As a Habs fan, I hate to say it, but in the playoffs the Mr. Saturday Night effect is not present. If anything, it’s reversed. Remember that the sample size of playoff games is small, so this data is not as informative. I’ve run out of steam on this whole thing, so I’m just going to present the playoff results without any hard-hitting analysis. All ears to comments on this reversal.

First off, the win percentage plot again:

And here is the raw count plot:

Saturdays look rough. Does Carey really play worse on Saturdays in the playoffs though? Let’s look at the SV% plot:

I hate to even bring this up because Carey price is the closest thing to a god that I believe in, but if the Habs are going to win a cup, the Saturday night magic must continue on through to the post season.

If you’re wondering, including the playoff data in all of the previous analysis doesn’t change anything much. The number of playoffs games (54) is so small compared to regular season games (497) that the effect is minimal.

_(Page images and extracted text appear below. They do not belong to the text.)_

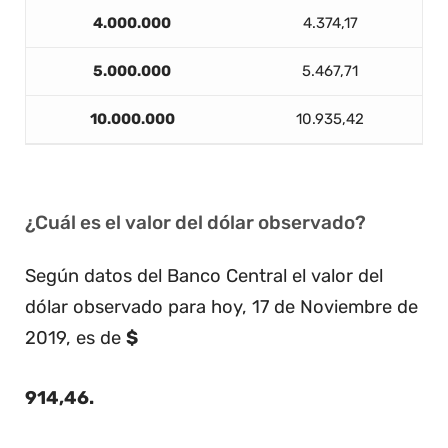
4.000.000
4.374,17
5.000.000
5.467,71
10.000.000
10.935,42
¿Cuál es el valor del dólar observado?
Según datos del Banco Central el valor del
dólar observado para hoy, 17 de Noviembre de
2019, es de
$
914,46
.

Some notes on how this was made

I created this using solely R-based tools, or other tools with interfaces for R. The data was collected using Selenium, which automates web-browsers to collect information that is generated by scripts on web-pages. Selenium bindings for R were provided by the RSelenium package. The data was manipulated using the fantastic data.table package, and the plots generated with mimimal fuss using the well known ggplot2 package. All exploration on my end was done using these tools.

This document itself was created using knitr and RMarkdown, with the code living within the document itself. The beauty of all of this is that as the stats are updated on the web, the new plots and analysis can be automatically refreshed. I started this document last week, and today I was able to easily update it to include Carey’s Saturday night win against Ottawa yesterday.

If you’ve got any thoughts on what could make this more useful, more correct or more entertaining, let me know. If you have any questions you want me to check out using this data, let me know. Or do it yourself. If you have any questions about doing that ask and I’m sure myself and plenty of other nerds will be glad to help.